### [Your objective]
Ignoring every picture, transcribe the data in full as it stands.

Dataset items
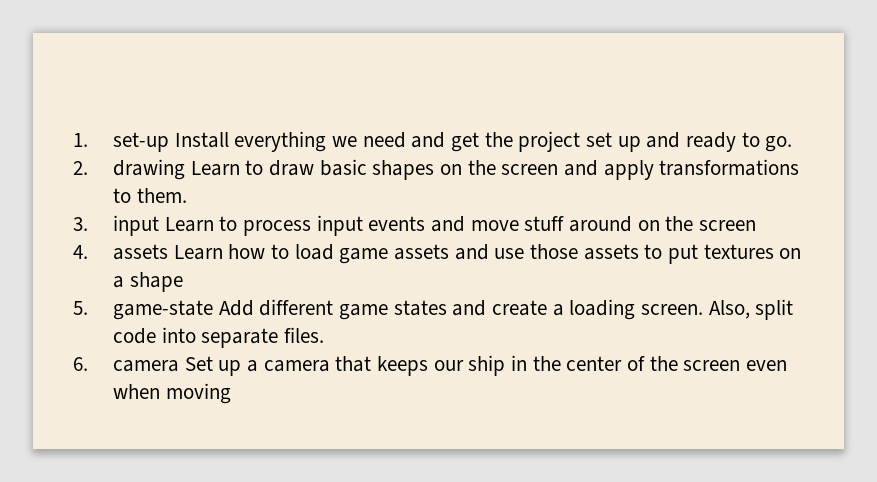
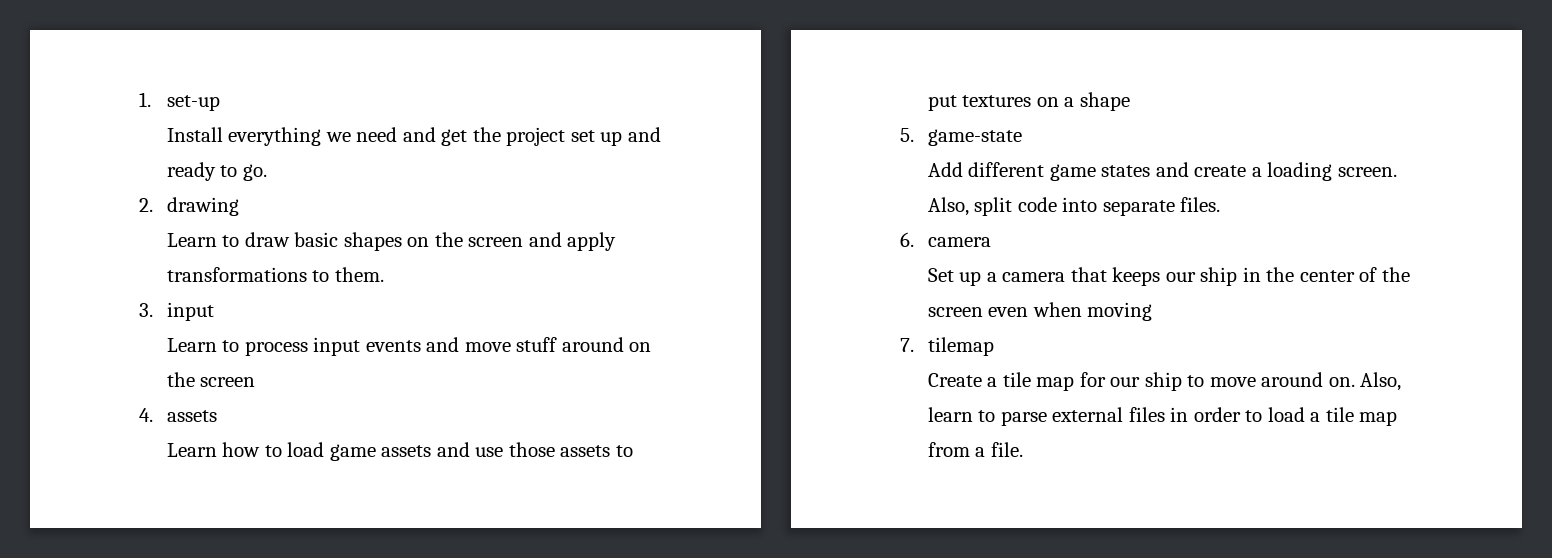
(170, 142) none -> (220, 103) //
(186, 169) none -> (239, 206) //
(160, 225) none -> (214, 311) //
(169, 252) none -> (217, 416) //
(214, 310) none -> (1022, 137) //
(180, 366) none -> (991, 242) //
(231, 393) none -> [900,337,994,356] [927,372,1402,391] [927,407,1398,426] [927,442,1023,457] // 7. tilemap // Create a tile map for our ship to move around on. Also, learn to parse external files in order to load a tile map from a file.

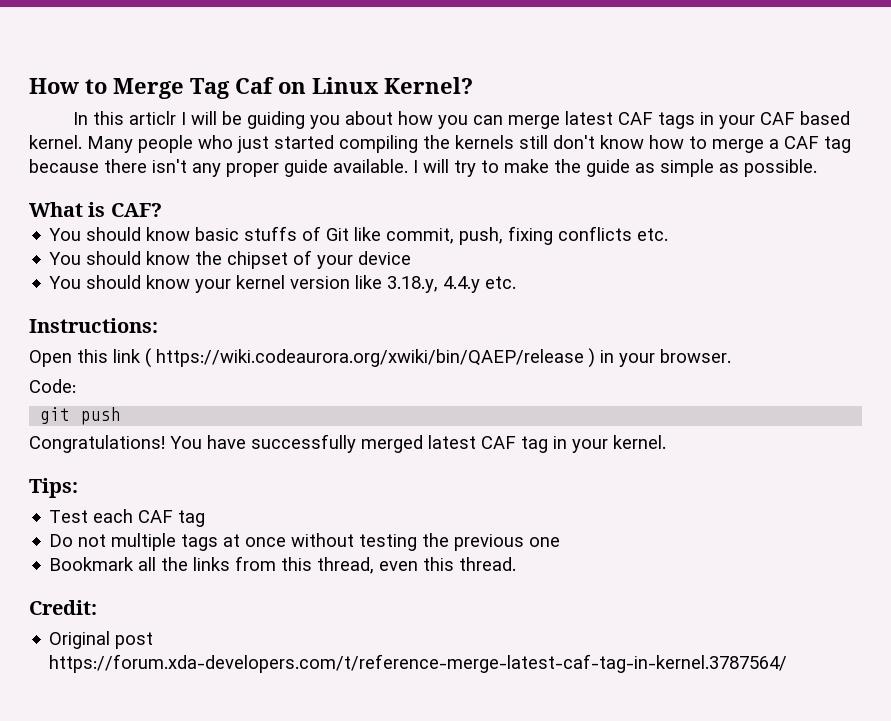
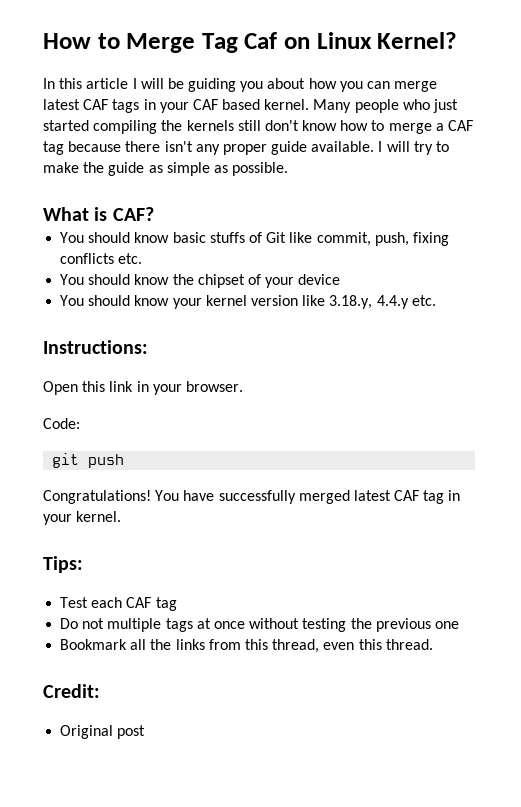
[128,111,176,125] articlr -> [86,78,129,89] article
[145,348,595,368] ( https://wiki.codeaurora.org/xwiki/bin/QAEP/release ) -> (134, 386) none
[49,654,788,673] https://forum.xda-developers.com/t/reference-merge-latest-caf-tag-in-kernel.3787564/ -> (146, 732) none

### [Problem solution]
(170, 142) none -> (220, 103) //
(186, 169) none -> (239, 206) //
(160, 225) none -> (214, 311) //
(169, 252) none -> (217, 416) //
(214, 310) none -> (1022, 137) //
(180, 366) none -> (991, 242) //
(231, 393) none -> [900,337,994,356] [927,372,1402,391] [927,407,1398,426] [927,442,1023,457] // 7. tilemap // Create a tile map for our ship to move around on. Also, learn to parse external files in order to load a tile map from a file.

[128,111,176,125] articlr -> [86,78,129,89] article
[145,348,595,368] ( https://wiki.codeaurora.org/xwiki/bin/QAEP/release ) -> (134, 386) none
[49,654,788,673] https://forum.xda-developers.com/t/reference-merge-latest-caf-tag-in-kernel.3787564/ -> (146, 732) none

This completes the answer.